▼▼▼

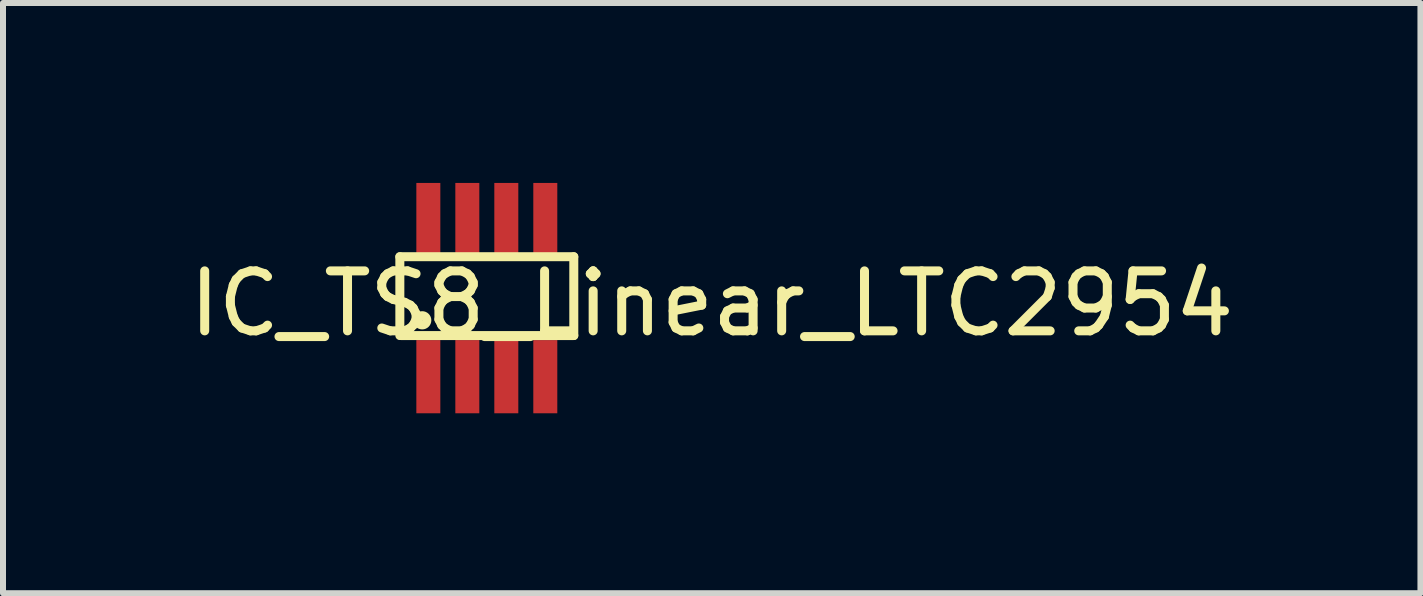
<source format=kicad_pcb>
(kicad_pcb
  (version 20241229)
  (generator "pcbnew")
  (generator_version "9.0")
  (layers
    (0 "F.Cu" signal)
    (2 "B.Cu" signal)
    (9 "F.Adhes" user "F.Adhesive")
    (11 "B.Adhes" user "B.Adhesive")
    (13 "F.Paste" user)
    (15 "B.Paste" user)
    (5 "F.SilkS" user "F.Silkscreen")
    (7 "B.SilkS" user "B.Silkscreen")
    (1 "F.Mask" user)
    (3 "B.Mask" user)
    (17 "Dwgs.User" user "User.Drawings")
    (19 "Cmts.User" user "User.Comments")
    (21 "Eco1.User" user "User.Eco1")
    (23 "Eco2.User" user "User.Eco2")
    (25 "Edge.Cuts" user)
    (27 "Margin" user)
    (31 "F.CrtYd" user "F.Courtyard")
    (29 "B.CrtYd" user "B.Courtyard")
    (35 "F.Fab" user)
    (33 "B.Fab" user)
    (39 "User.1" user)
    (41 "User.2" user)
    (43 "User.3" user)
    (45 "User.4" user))
  (footprint "IC_TS8_Linear_LTC2954"
    (layer "F.Cu")
    (at 4.091 3.23)
    (property "Reference" "IC_TS8_Linear_LTC2954" (at 4.724 -1.219 0) (layer "F.SilkS") (effects (font (size 1 1) (thickness 0.15))))
    (attr through_hole)
    (fp_line (start -0.475 -2) (end -0.475 -0.686) (stroke (width 0.15) (type solid)) (layer "F.SilkS"))
    (fp_line (start -0.475 -2) (end 2.425 -2) (stroke (width 0.15) (type solid)) (layer "F.SilkS"))
    (fp_line (start -0.457 -0.686) (end 2.425 -0.686) (stroke (width 0.15) (type solid)) (layer "F.SilkS"))
    (fp_line (start 2.425 -2) (end 2.425 -0.686) (stroke (width 0.15) (type solid)) (layer "F.SilkS"))
    (fp_circle (center -0.102 -0.94) (end -0.025 -0.94) (stroke (width 0.15) (type solid)) (fill no) (layer "F.SilkS"))
    (pad "1" smd rect (at 0 0) (size 0.4 1.22) (layers "F.Cu" "F.Mask" "F.Paste"))
    (pad "2" smd rect (at 0.65 0) (size 0.4 1.22) (layers "F.Cu" "F.Mask" "F.Paste"))
    (pad "3" smd rect (at 1.3 0) (size 0.4 1.22) (layers "F.Cu" "F.Mask" "F.Paste"))
    (pad "4" smd rect (at 1.95 0) (size 0.4 1.22) (layers "F.Cu" "F.Mask" "F.Paste"))
    (pad "5" smd rect (at 1.95 -2.62) (size 0.4 1.22) (layers "F.Cu" "F.Mask" "F.Paste"))
    (pad "6" smd rect (at 1.3 -2.62) (size 0.4 1.22) (layers "F.Cu" "F.Mask" "F.Paste"))
    (pad "7" smd rect (at 0.65 -2.62) (size 0.4 1.22) (layers "F.Cu" "F.Mask" "F.Paste"))
    (pad "8" smd rect (at 0 -2.62) (size 0.4 1.22) (layers "F.Cu" "F.Mask" "F.Paste")))
  (gr_rect
    (start -3 -3)
    (end 20.631 6.84)
    (stroke (width 0.1) (type default))
    (fill no)
    (layer "Edge.Cuts")))
</source>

▲▲▲

*Task brief*
Show a copy of each line from the data that includes the word "CrtYd".

*Completed exercise*
    (31 "F.CrtYd" user "F.Courtyard")
    (29 "B.CrtYd" user "B.Courtyard")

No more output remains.